An iconic figure among black American composers who worked in the classical field, Walker excelled marvelously in difficult times for men such as he. He was a native of Washington, DC, the son of a Jamaican immigrant. The first African-American composer to win the Pulitzer Prize for Music, he was educated at some of the most prestigious American schools: Oberlin, Eastman, Curtis, and the American Conservatory, Fontainebleau. Winner of Fulbright, Guggenheim, MacDowell, Whitney, and Rockefeller fellowships, he received commissions from outstanding orchestras, including the Boston Symphony Orchestra and the New York Philharmonic. An accomplished pianist, he gave his debut recital at New York’s Town Hall, and performed Rachmaninoff’s 3rd Piano Concerto with the Philadelphia Orchestra two weeks later—an auspicious beginning of a performing career. Later, he toured Europe extensively. After receiving the first doctorate given to an African-American from the Eastman school, he taught at several universities, including the University of Colorado at Boulder. Honored, respected, and admired, he lived a long life, dying in 2018 at the age of ninety-six.
His œuvre includes over ninety compositions in most of the standard genres, but like some other composers, his very first effort was a smashing success. The String Quartet no. 1 (1946) achieved immediate recognition, and remained one of the most-performed works by a black composer. Its musical nature and subsequent history bears somewhat of a similarity to Samuel Barber’s evergreen Adagio for Strings (1936) in that both works were composed by young composers, sons of physicians in well-educated families; were originally the second (slow) movements in their respective first string quartets; and both works were recognized early on as wonderfully suited to performance by a full string orchestra. In the latter version, Walker later named his movement Lyric for Strings.
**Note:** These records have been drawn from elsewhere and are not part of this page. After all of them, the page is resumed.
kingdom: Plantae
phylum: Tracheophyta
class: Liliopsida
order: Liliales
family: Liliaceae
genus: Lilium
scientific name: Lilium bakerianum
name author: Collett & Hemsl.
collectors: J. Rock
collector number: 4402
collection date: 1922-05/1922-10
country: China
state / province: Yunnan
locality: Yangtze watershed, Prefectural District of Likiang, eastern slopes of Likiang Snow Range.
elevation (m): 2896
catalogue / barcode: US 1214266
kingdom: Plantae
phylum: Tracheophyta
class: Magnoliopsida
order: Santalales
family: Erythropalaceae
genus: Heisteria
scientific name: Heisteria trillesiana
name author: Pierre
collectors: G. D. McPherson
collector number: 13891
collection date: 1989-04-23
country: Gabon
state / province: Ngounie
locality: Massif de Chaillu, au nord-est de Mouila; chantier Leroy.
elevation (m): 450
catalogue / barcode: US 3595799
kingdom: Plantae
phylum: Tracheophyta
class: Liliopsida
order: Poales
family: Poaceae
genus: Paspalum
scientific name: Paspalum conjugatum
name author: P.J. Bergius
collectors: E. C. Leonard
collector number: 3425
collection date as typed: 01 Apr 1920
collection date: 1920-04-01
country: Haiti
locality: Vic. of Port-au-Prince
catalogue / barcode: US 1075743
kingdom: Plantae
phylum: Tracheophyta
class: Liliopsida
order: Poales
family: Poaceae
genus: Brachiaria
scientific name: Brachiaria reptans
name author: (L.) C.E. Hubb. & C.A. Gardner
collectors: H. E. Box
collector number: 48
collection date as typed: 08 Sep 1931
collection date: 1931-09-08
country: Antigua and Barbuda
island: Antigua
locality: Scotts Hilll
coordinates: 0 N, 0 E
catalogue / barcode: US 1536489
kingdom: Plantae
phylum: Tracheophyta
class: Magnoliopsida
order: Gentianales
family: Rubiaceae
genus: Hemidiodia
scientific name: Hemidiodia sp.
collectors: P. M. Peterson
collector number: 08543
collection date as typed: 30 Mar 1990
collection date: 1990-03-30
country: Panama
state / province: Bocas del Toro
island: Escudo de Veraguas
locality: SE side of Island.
The grief imbued in this work is not only in the mind of the listener, for Walker composed it with his deep feelings for his grandmother, who had passed away the previous year. He entitled the work first, Lament, before changing the title. While as a typical young post-war composer, he naturally explored a variety of musical styles, include the avant-garde fads of the time, he remained primarily a neo-romantic—like his fellow Curtis graduate, Barber. And like Barber’s famous Adagio, Walker’s work is characterized by long spun out melodic lines that weave in and out with emotional sinuousness. But, having observed that, it is pellucidly clear that this marvelous composition is completely George Walker’s.